*Saved data entries*
--

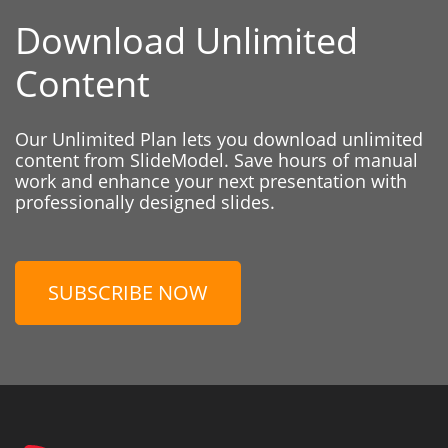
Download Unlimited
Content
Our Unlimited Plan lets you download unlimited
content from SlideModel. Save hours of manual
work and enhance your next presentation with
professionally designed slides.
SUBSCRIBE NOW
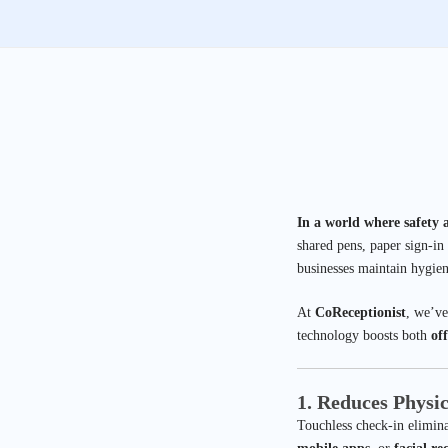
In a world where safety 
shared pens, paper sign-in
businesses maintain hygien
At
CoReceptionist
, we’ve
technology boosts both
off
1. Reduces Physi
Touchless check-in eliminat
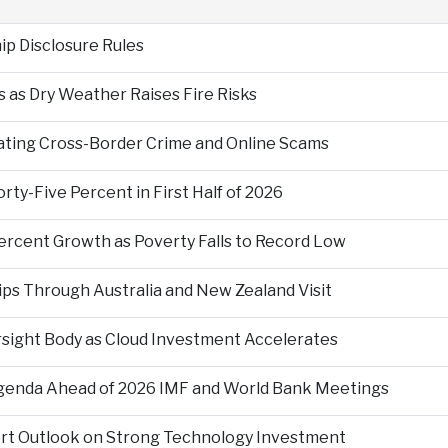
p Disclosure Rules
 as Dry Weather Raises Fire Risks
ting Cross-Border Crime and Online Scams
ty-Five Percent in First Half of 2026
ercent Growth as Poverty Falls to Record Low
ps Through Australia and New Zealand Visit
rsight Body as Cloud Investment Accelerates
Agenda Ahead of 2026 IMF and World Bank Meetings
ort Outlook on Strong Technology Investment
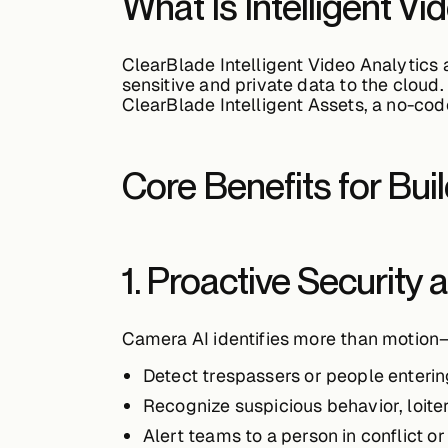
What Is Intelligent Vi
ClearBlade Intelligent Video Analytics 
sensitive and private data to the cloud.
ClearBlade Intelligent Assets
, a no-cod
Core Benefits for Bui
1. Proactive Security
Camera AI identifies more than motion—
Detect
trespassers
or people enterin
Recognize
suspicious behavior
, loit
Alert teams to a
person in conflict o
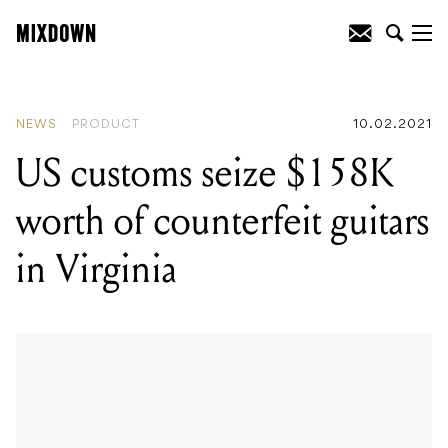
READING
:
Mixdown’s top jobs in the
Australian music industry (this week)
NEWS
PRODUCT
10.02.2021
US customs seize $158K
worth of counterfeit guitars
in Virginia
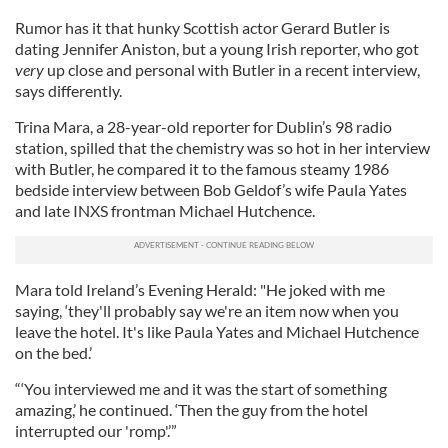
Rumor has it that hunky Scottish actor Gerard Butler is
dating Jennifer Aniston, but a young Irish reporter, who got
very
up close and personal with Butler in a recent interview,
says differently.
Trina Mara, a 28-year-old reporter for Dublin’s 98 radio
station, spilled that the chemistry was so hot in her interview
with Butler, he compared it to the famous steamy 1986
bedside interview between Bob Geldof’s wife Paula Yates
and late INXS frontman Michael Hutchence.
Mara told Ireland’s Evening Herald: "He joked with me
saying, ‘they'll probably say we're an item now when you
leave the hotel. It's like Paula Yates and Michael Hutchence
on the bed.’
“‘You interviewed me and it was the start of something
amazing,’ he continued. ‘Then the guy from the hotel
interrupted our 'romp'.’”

--

*How to complete this task*
Turn every line of text in the rows above into a single numbered list, skipping any blank lines. Leave the picture markers out of the list.

*Reply*
1. Download Unlimited
2. Content
3. Our Unlimited Plan lets you download unlimited
4. content from SlideModel. Save hours of manual
5. work and enhance your next presentation with
6. professionally designed slides.
7. SUBSCRIBE NOW
8. In a world where safety 
9. shared pens, paper sign-in
10. businesses maintain hygien
11. At
12. CoReceptionist
13. , we’ve
14. technology boosts both
15. off
16. 1. Reduces Physi
17. Touchless check-in eliminat
18. p Disclosure Rules
19.  as Dry Weather Raises Fire Risks
20. ting Cross-Border Crime and Online Scams
21. ty-Five Percent in First Half of 2026
22. ercent Growth as Poverty Falls to Record Low
23. ps Through Australia and New Zealand Visit
24. rsight Body as Cloud Investment Accelerates
25. Agenda Ahead of 2026 IMF and World Bank Meetings
26. ort Outlook on Strong Technology Investment
27. What Is Intelligent Vi
28. ClearBlade Intelligent Video Analytics 
29. sensitive and private data to the cloud.
30. ClearBlade Intelligent Assets
31. , a no-cod
32. Core Benefits for Bui
33. 1. Proactive Security
34. Camera AI identifies more than motion—
35. Detect
36. trespassers
37. or people enterin
38. Recognize
39. suspicious behavior
40. , loit
41. Alert teams to a
42. person in conflict o
43. READING
44. :
45. Mixdown’s top jobs in the
46. Australian music industry (this week)
47. NEWS
48. PRODUCT
49. 10.02.2021
50. US customs seize $158K
51. worth of counterfeit guitars
52. in Virginia
53. Rumor has it that hunky Scottish actor Gerard Butler is
54. dating Jennifer Aniston, but a young Irish reporter, who got
55. very
56. up close and personal with Butler in a recent interview,
57. says differently.
58. Trina Mara, a 28-year-old reporter for Dublin’s 98 radio
59. station, spilled that the chemistry was so hot in her interview
60. with Butler, he compared it to the famous steamy 1986
61. bedside interview between Bob Geldof’s wife Paula Yates
62. and late INXS frontman Michael Hutchence.
63. Mara told Ireland’s Evening Herald: "He joked with me
64. saying, ‘they'll probably say we're an item now when you
65. leave the hotel. It's like Paula Yates and Michael Hutchence
66. on the bed.’
67. “‘You interviewed me and it was the start of something
68. amazing,’ he continued. ‘Then the guy from the hotel
69. interrupted our 'romp'.’”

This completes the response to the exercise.